Requirement:
Print the passage below on public and private services word for word, everything from "Of the world’s" down to "public health care.".

Quoted passage:
============================================================
Business groups always say that. It’s rarely true. Governments can borrow money at a lower rate than business can, and governments are big enough to benefit from economies of scale. So business has two main ways to cut costs (and earn a profit) on public services: by reducing workers’ wages, or by cutting corners on quality.

To give one example, medical laboratory technologists in public hospitals typically earn a bit more than those in private labs. Yet a 2008 consultant’s study showed that tests by private labs in Ontario were costing the public 50 per cent more than tests done at our smallest public hospitals.12 By providing services at cost, the public sector can provide better services for less – with better jobs in our communities to boot.

13. But don’t private companies have more of an incentive to innovate?

Sometimes. But there’s pressure on governments to contain costs and improve services, too. Government must continually change and improve to provide services people will vote for. And it has to account publicly for every penny spent.

Of the world’s developed countries, the one with the most expensive health care is the one with the private system. The United States, with its private system, spends 16.0 per cent of its Gross Domestic Product13 on health care. Canada, with its public system, spends just 10.1 per cent.14

U.S. health corporations do innovate, it’s true, but their innovations are aimed at boosting profits. That’s why they raise premiums, de-insure patients, and lobby to stop governments from expanding public health care.
============================================================
Stored data entries
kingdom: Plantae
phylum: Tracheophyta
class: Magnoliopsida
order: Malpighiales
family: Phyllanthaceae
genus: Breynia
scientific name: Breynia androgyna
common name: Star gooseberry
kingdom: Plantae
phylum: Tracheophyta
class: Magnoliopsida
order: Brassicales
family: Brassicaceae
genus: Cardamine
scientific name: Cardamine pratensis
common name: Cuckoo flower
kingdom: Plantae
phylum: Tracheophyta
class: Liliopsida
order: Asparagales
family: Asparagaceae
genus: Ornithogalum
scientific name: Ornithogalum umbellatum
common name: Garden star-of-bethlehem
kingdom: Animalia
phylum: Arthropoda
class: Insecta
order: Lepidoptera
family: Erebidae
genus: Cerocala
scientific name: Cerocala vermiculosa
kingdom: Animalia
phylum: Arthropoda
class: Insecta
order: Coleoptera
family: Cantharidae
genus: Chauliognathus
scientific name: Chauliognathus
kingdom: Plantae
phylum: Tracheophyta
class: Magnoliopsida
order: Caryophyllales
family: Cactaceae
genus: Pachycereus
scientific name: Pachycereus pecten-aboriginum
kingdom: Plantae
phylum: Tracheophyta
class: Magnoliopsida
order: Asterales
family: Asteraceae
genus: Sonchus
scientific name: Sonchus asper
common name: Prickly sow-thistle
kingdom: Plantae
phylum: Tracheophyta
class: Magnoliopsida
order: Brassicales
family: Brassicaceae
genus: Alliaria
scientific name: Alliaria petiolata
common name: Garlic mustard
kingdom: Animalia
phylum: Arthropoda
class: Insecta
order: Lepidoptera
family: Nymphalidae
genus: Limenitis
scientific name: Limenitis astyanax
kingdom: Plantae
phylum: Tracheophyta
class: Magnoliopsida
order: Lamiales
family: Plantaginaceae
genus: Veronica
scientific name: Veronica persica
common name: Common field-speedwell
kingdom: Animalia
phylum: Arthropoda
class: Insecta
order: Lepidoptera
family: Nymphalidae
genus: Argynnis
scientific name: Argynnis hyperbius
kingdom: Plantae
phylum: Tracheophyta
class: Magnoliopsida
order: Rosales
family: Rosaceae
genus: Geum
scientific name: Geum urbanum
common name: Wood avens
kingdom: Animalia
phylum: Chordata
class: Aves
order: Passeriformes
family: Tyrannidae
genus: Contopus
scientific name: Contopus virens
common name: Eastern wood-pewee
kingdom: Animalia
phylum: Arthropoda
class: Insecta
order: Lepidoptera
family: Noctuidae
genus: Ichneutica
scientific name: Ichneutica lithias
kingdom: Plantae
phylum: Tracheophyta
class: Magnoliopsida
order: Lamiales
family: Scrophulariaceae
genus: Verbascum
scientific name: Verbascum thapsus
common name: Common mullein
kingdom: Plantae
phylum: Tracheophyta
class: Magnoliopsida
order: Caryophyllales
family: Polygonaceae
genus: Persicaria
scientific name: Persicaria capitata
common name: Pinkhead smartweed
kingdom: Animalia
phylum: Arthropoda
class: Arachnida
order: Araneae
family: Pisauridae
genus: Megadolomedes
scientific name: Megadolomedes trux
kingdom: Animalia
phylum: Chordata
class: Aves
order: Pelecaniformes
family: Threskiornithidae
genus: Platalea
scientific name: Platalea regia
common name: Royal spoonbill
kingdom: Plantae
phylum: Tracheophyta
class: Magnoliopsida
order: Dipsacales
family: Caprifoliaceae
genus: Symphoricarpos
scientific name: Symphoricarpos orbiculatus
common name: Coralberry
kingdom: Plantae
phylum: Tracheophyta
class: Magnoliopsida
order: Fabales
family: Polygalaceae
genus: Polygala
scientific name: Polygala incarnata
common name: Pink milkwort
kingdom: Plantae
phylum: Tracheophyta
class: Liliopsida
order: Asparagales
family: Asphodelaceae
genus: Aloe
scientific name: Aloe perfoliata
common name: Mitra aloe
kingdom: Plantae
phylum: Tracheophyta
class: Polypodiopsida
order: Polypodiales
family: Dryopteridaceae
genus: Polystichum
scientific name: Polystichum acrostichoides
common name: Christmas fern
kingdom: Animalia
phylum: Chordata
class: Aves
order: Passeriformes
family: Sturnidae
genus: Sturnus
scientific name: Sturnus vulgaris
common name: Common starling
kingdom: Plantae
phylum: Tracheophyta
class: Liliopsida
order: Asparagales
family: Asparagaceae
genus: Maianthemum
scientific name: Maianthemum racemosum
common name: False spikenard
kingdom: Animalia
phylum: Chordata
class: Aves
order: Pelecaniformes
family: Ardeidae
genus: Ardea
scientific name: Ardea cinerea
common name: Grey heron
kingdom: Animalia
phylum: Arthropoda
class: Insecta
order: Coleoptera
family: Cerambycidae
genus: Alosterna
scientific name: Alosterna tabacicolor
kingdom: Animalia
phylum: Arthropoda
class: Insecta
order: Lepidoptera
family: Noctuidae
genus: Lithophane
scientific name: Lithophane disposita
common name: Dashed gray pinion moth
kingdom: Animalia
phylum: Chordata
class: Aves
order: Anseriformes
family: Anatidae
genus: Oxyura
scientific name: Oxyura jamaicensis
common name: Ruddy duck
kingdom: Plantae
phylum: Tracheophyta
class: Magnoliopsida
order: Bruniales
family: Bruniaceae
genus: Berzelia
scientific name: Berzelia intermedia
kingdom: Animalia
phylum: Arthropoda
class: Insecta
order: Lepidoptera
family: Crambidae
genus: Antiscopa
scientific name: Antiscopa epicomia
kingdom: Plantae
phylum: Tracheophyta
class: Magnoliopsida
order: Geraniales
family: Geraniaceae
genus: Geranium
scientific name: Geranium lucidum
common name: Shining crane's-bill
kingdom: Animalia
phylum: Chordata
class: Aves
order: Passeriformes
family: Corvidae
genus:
============================================================
Response:
Of the world’s developed countries, the one with the most expensive health care is the one with the private system. The United States, with its private system, spends 16.0 per cent of its Gross Domestic Product13 on health care. Canada, with its public system, spends just 10.1 per cent.14

U.S. health corporations do innovate, it’s true, but their innovations are aimed at boosting profits. That’s why they raise premiums, de-insure patients, and lobby to stop governments from expanding public health care.